◆ DATA EXTRACTS ◆
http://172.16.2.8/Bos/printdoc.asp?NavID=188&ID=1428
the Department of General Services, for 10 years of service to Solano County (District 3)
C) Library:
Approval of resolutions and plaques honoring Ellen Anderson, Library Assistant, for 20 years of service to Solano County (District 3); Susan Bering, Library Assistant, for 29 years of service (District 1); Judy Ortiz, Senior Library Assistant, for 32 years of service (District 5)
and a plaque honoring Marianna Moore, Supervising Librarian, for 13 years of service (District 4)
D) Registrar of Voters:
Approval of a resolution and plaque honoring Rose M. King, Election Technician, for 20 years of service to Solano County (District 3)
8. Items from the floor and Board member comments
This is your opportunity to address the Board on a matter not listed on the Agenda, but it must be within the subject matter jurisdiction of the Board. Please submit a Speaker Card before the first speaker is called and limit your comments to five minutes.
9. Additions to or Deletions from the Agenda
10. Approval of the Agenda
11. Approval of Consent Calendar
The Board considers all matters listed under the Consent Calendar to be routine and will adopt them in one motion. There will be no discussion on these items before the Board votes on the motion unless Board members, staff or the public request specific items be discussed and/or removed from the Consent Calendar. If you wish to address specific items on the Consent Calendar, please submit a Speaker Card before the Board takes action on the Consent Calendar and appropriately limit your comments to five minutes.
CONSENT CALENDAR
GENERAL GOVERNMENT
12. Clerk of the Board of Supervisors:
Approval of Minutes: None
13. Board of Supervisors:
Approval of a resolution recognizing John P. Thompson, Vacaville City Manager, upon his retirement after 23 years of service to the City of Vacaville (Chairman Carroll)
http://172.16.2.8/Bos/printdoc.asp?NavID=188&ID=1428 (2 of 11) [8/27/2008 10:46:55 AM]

◆ EXERCISE GOAL ◆
Wherever the word "before" appears in the entries above, copy that whole line.

◆ WRITTEN ANSWER ◆
This is your opportunity to address the Board on a matter not listed on the Agenda, but it must be within the subject matter jurisdiction of the Board. Please submit a Speaker Card before the first speaker is called and limit your comments to five minutes.
The Board considers all matters listed under the Consent Calendar to be routine and will adopt them in one motion. There will be no discussion on these items before the Board votes on the motion unless Board members, staff or the public request specific items be discussed and/or removed from the Consent Calendar. If you wish to address specific items on the Consent Calendar, please submit a Speaker Card before the Board takes action on the Consent Calendar and appropriately limit your comments to five minutes.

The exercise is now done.